The Rice researchers have filed for a patent on the technique, which they will continue to refine. Singh said they are actively looking for electrolytes that would make it easier to create painted batteries in the open air, and they also envision their batteries as snap-together tiles that can be configured in any number of ways.

“We really do consider this a paradigm changer,” she said.

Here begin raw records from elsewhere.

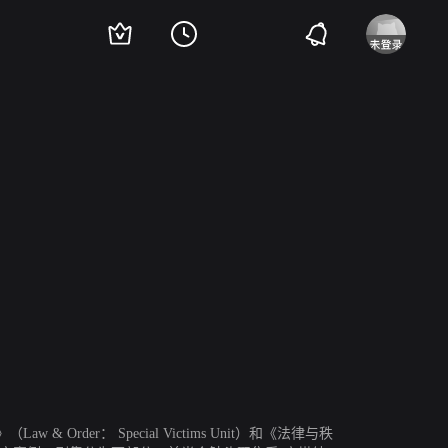
森
r： Special Victims Unit）和《法律与秩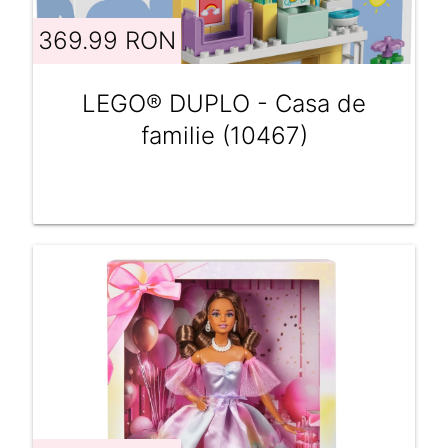
369.99 RON
LEGO® DUPLO - Casa de
familie (10467)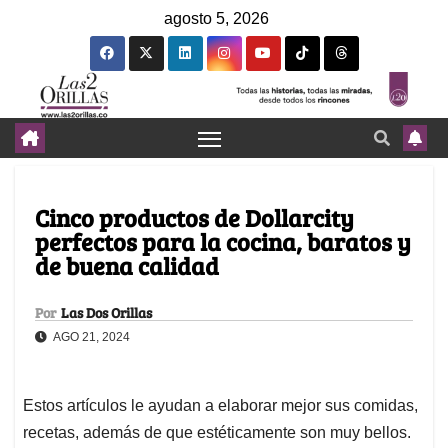
agosto 5, 2026
Cinco productos de Dollarcity
perfectos para la cocina, baratos y
de buena calidad
Por
Las Dos Orillas
AGO 21, 2024
Estos artículos le ayudan a elaborar mejor sus comidas,
recetas, además de que estéticamente son muy bellos.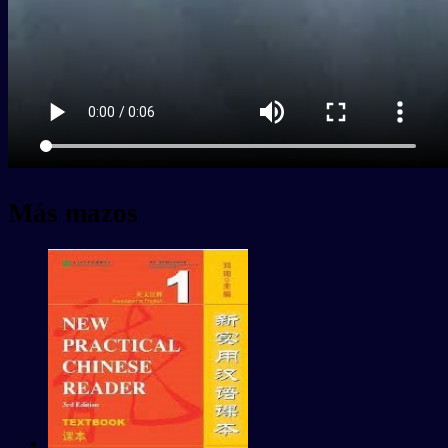
Más mazos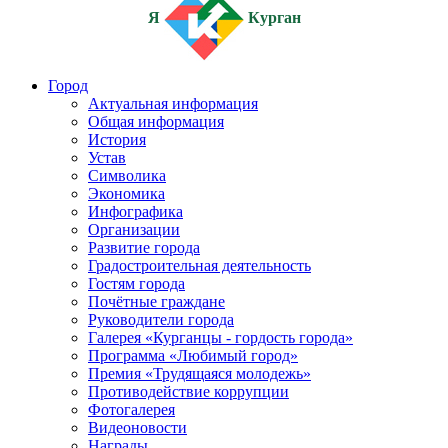
Я
Курган
Город
Актуальная информация
Общая информация
История
Устав
Символика
Экономика
Инфографика
Организации
Развитие города
Градостроительная деятельность
Гостям города
Почётные граждане
Руководители города
Галерея «Курганцы - гордость города»
Программа «Любимый город»
Премия «Трудящаяся молодежь»
Противодействие коррупции
Фотогалерея
Видеоновости
Награды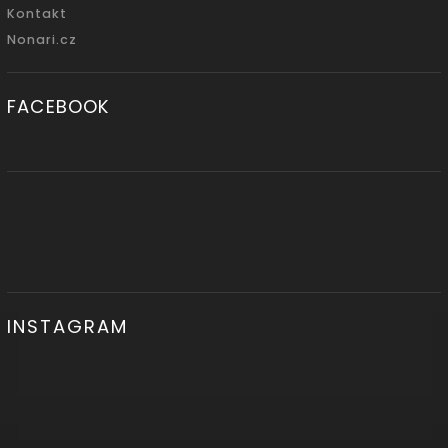
Kontakt
Nonari.cz
FACEBOOK
INSTAGRAM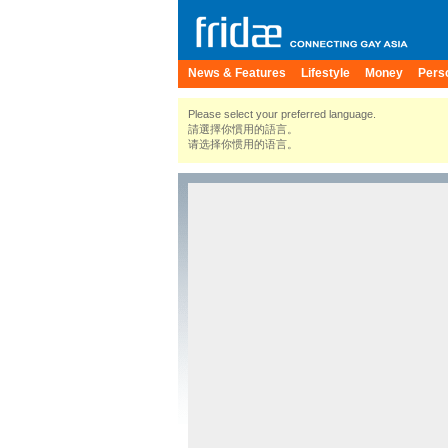
News & Features
Lifestyle
Money
Pers
Please select your preferred language.
請選擇你慣用的語言。
请选择你惯用的语言。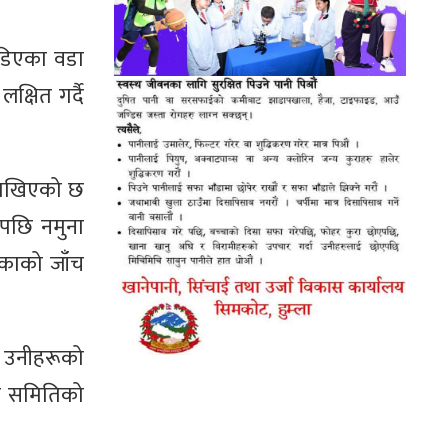
ोडिएका वडा
्षित गर्दै
 राखिएको छ
एपछि नमुना
िकाको जाँच
ल उनीहरूको
वय समितिको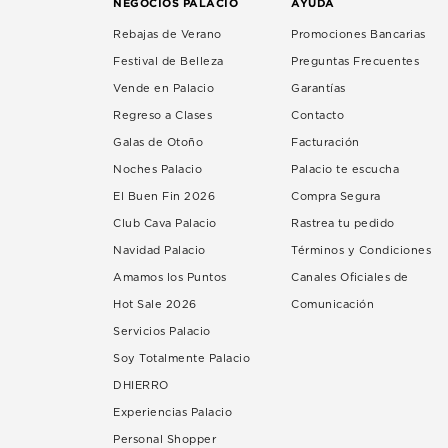
NEGOCIOS PALACIO
AYUDA
Rebajas de Verano
Promociones Bancarias
Festival de Belleza
Preguntas Frecuentes
Vende en Palacio
Garantías
Regreso a Clases
Contacto
Galas de Otoño
Facturación
Noches Palacio
Palacio te escucha
El Buen Fin 2026
Compra Segura
Club Cava Palacio
Rastrea tu pedido
Navidad Palacio
Términos y Condiciones
Amamos los Puntos
Canales Oficiales de
Hot Sale 2026
Comunicación
Servicios Palacio
Soy Totalmente Palacio
DHIERRO
Experiencias Palacio
Personal Shopper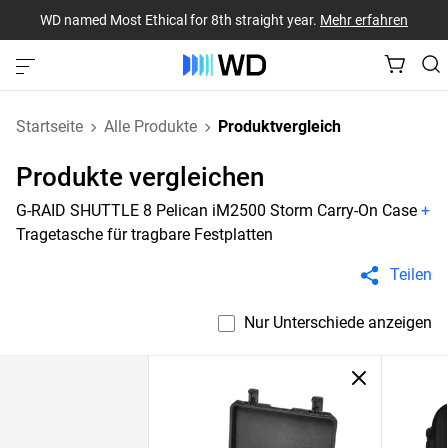
WD named Most Ethical for 8th straight year.
Mehr erfahren
Startseite
Alle Produkte
Produktvergleich
Produkte vergleichen
G-RAID SHUTTLE 8 Pelican iM2500 Storm Carry-On Case
+
Tragetasche für tragbare Festplatten
Teilen
Nur Unterschiede anzeigen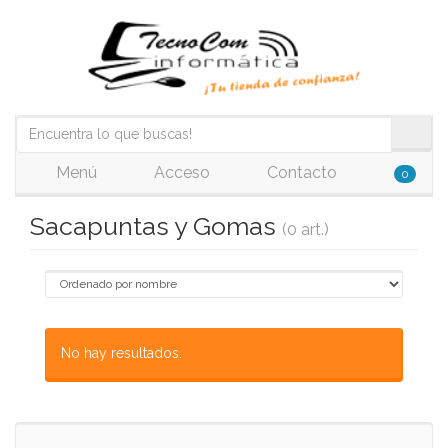
Menú
Acceso
Contacto
0
Sacapuntas y Gomas
(0 art.)
No hay resultados.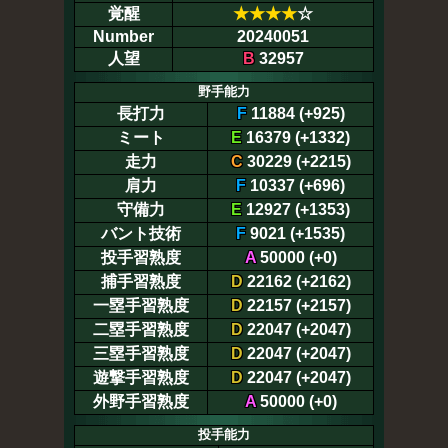
覚醒
★
★
★
★
☆
Number
20240051
人望
B
32957
野手能力
長打力
F
11884 (+925)
ミート
E
16379 (+1332)
走力
C
30229 (+2215)
肩力
F
10337 (+696)
守備力
E
12927 (+1353)
バント技術
F
9021 (+1535)
投手習熟度
A
50000 (+0)
捕手習熟度
D
22162 (+2162)
一塁手習熟度
D
22157 (+2157)
二塁手習熟度
D
22047 (+2047)
三塁手習熟度
D
22047 (+2047)
遊撃手習熟度
D
22047 (+2047)
外野手習熟度
A
50000 (+0)
投手能力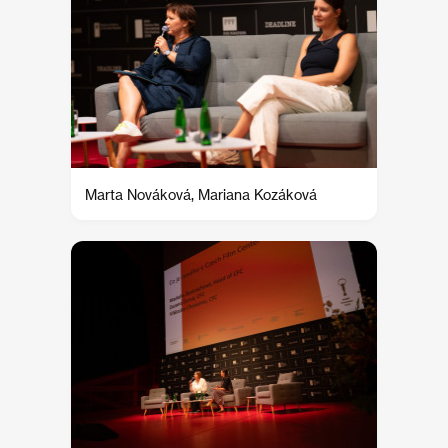
Marta Nováková, Mariana Kozáková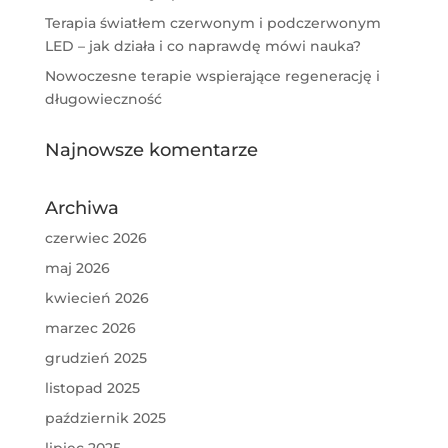
Terapia światłem czerwonym i podczerwonym
LED – jak działa i co naprawdę mówi nauka?
Nowoczesne terapie wspierające regenerację i
długowieczność
Najnowsze komentarze
Archiwa
czerwiec 2026
maj 2026
kwiecień 2026
marzec 2026
grudzień 2025
listopad 2025
październik 2025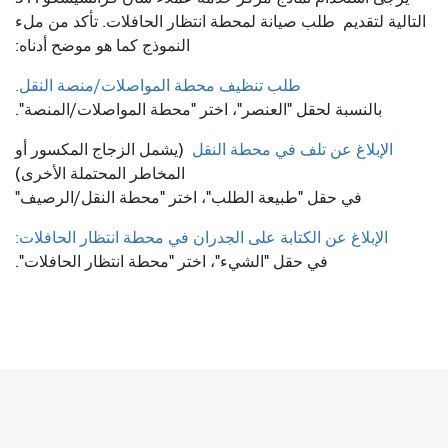
التالية لتقديم
طلب صيانة لمحطة انتظار الحافلات. تأكد من ملء
النموذج كما هو موضح أدناه:
طلب تنظيف محطة المواصلات/منصة النقل.
بالنسبة لحقل "العنصر"، اختر "محطة المواصلات/المنصة".
الإبلاغ عن تلف في محطة النقل
(يشمل الزجاج المكسور أو
المخاطر المحتملة الأخرى)
في حقل "طبيعة الطلب"، اختر "محطة النقل/الرصيف"
الإبلاغ عن الكتابة على الجدران في محطة انتظار الحافلات:
في حقل "الشيء"، اختر "محطة انتظار الحافلات".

Reference: “Paintable Battery” by Neelam Singh, Charudatta Galande, Andrea Miranda, Akshay Mathkar, Wei Gao, Arava Leela Mohana Reddy, Alexandru Vlad and Pulickel M. Ajayan, 28 June 2012, Scientific Reports.
DOI: 10.1038/srep00481

Co-authors of the paper are graduate students Charudatta Galande and Akshay Mathkar, alumna Wei Gao, now a postdoctoral researcher at Los Alamos National Laboratory, and research scientist Arava Leela Mohana Reddy, all of Rice; Rice Quantum Institute intern Andrea Miranda; and Alexandru Vlad, a former research associate at Rice, now a postdoctoral researcher at the Université Catholique de Louvain, Belgium.

The Advanced Energy Consortium, the National Science Foundation Partnerships for International Research and Education, Army Research Laboratories and Nanoholdings Inc. supported the research.